• Insurrection, résurrection •
Je me demande ce que je fous là. Sur cette terre hostile et virginale, aux couleurs sourdes mais lumineuses, éblouissantes même. Comme une condamnation à fermer les yeux pour ne pas voir. Un royaume de glace, un miroir froid sans reflet, sans image. On y projette ce que l’on veut. Des complotistes, un peu moins idiots que la moyenne, pourraient s’imaginer que cet endroit a été créé par Dieu, Jung et Freud réunis pour forcer à l’introspection.
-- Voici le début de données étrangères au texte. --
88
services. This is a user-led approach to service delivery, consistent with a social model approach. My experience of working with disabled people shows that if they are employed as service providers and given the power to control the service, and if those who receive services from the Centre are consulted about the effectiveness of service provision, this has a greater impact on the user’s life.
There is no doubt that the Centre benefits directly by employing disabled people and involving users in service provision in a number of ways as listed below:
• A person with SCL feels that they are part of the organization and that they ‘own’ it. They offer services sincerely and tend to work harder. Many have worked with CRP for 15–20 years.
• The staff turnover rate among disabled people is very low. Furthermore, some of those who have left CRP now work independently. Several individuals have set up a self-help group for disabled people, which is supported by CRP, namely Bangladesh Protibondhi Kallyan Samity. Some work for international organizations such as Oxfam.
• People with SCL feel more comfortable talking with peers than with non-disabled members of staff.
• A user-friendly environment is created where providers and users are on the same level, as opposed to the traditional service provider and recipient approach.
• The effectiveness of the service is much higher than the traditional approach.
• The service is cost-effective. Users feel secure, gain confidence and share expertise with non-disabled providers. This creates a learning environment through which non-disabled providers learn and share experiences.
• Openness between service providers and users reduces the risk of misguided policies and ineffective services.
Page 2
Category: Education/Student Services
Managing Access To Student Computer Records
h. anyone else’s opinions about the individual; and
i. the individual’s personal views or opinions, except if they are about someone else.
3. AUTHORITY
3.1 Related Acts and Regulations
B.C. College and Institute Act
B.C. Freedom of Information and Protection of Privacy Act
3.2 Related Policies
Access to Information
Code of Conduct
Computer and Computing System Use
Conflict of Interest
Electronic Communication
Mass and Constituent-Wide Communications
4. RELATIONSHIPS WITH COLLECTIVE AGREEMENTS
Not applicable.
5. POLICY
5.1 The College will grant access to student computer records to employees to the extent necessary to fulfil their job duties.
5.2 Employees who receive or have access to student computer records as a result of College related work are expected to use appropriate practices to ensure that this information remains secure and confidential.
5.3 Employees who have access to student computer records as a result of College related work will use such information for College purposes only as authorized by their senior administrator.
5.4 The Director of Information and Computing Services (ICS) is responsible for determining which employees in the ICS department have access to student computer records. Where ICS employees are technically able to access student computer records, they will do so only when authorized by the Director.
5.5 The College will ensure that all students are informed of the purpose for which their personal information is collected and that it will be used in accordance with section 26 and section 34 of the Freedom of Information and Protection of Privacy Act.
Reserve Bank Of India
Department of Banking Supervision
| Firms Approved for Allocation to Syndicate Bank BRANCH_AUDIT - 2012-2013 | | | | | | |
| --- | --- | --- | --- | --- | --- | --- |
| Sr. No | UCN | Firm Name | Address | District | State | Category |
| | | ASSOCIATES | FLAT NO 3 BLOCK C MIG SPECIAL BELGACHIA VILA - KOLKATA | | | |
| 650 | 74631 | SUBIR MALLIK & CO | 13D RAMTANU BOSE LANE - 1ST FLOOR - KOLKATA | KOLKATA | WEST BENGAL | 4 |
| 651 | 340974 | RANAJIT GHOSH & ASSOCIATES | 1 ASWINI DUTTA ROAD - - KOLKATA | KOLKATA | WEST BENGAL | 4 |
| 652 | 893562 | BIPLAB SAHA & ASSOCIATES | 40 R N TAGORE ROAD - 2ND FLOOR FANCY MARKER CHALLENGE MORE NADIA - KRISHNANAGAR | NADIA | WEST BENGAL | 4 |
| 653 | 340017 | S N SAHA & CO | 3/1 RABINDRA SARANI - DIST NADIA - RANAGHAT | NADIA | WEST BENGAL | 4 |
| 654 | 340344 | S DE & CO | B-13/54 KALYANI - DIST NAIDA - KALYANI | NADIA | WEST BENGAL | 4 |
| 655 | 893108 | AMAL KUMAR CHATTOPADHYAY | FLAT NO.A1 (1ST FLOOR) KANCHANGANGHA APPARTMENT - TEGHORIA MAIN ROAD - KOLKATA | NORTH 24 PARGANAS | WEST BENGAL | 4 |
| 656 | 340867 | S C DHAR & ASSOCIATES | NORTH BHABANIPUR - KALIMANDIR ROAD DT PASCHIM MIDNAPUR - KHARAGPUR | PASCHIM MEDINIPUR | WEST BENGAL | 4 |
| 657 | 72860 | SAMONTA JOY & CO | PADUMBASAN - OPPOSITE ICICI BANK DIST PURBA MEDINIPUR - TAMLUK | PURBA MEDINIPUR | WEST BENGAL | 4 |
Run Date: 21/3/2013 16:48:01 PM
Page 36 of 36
Il faut plonger. Avec tout ce que cela contient de métaphores et d’interprétations psy à deux balles. Après tout, on immerge bien les légumes verts dans un bain de glaçons après cuisson. Parait que ça fixe la chlorophylle.
Je me demande toujours ce que je fous là. Dans un regain d’inconscience je saute. Franco. Aucun cri ne sort de ma bouche mais mon corps hurle. Ma chair se fige. Mes entrailles grondent. Chacune de mes cellules se transforme en flocon. Les cristaux de glace déploient leurs branches, m’entaillent de toute part. Des milliards d’imperceptibles brèches. Ecorchée vive prend tout son sens.
Je ne me demande plus ce que je fous là. Anesthésiée. Amorphe. Je suis un morceau de banquise, un iceberg échoué dans un lac moribond. Pourquoi m’infliger ce calvaire ? Faire taire mon corps ? Le dresser pour qu’il arrête de se dresser contre moi ?
Regagner la rive sous peine de sombrer pétrifiée. Dissoudre les derniers fragments de soi, diluer chaque trauma.
Je sais enfin ce que je fous là.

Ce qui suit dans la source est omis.